If you want to go into battle as an advocate, you need to be prepared to get a few scuffs and bruises. Gina Miller is no stranger to the uphill struggle when championing real change.
At this year’s edition of the Economist Pride and Prejudice, she spoke about the power of being an advocate and the way to come out unscathed when the haters hate hard.
Miller made headlines last year when she championed the legal fight to get Parliament a chance to vote on whether the UK could begin the process of exiting the European Union. However, there is a lot more to her than this. As she explained herself:
“My focus is not Brexit, I happen to do it in my spare time…I run a very disruptive investment business, and I run a foundation looking after 15 charities, and I do a huge amount of policy work.
“Keeping the government to account, if you like, because the opposition isn’t, is something I do in my spare time. That’s what you do as an advocate, you find the bandwidth to do it.”
Miller is an inspiration to many, but for her efforts she’s also received some truly upsetting, personal abuse – some of which she shared with the audience, and which drew shocked responses.
She made no secret of the fact that advocacy is really, really hard work, for plenty of reasons – but change is necessary, certainly in the business world, and advocates must find a way forward for their cause.
The path to advocacy
Thinking back to the first thing she advocated for, Miller reflected that women have a potential advantage in this arena:
“We are lionesses, we tend to look after our young, and for me the first advocacy was for my eldest daughter… on the night that she was born, there were no midwives to deliver her. She was starved of oxygen, so my battle was for her.”
Miller fought against the system that did not protect children with special needs, like her daughter.
“Because I had studied as a lawyer, I basically did my homework,” said Miller.
“I looked at the law, I looked at policy making, I looked at how I could change what was being done by local authorities, by the educational establishments, went to see doctors all the way around the world.”
Interestingly, however, Miller doesn’t believe the path to advocacy has a concrete destination. She claimed that if you set clear goals, you be “in mourning for loss all the time”.
She believes that instead, you have to have a direction of travel, but there are many paths to it.
The aims she sets herself at the start are usually measured by a) the outcome for the group she is fighting for, b) the longer-term goals she wants to achieve, and c) what she will learn from the experience.
“The more you learn as an advocate, the better you are for the next fight,” she explained.
Advocacy in business
In general, it may feel as though there have been improvements in equality in the business world over the last 20 years or so, but this is no reason to sit back and relax. As Miller said, “we have to be vigilant, because those changes can come and go”.
“It’s fantastic that change is happening in the corporate world, in big corporates, but there is a part of me that gets suspicious and thinks, how much of it is box ticking?”
She gave the example of the gender pay gap. Some companies might show that the pay gap appearing to close, but what if bonuses are not included? Has the pay gap simply shifted to the bonuses, rather than the salary?

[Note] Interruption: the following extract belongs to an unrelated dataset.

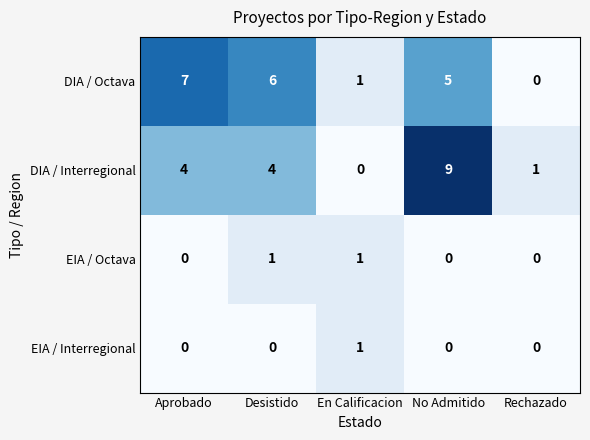

Which category has the highest value across all series?

No Admitido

Has any real change happened?
Of course, a large part of advocating for real change in a business is related to business culture, and that comes from the top and filters down.
For this reason, diversity at the very top of companies is crucial. This doesn’t just mean diversity in terms of looks and gender, but social diversity as well.
Miller argues that if the top-level roles are dominated by people from the same background, the same university, the same private schools, we risk having people in positions of responsibility that look different, but think the same way – this is not the way to create really change.
It’s a rocky road
“You cannot be a delicate flower when you are a change-maker,” warned Miller.
“You have to steel yourself to be an advocate, you invest time, energy, you need to know your stuff, you need to be armed with knowledge…and you’re constantly having to refresh that knowledge base because sands shift and you need to stay alert to what’s going on…
“And obviously you will then have the abusive side of it, because people push back when it comes to change.”
It’s clearly a huge amount of work to be an advocate, so how do you go through all of this and come out the other side still fighting?
It becomes easier, according to Miller…in fact, she says it becomes a habit. But what about steeling yourself for the personal attacks that may come your way?
“I tend to look at it this way: if I’m picking a fight where they’re attacking me, and not what I’m saying, then I know I’m right.”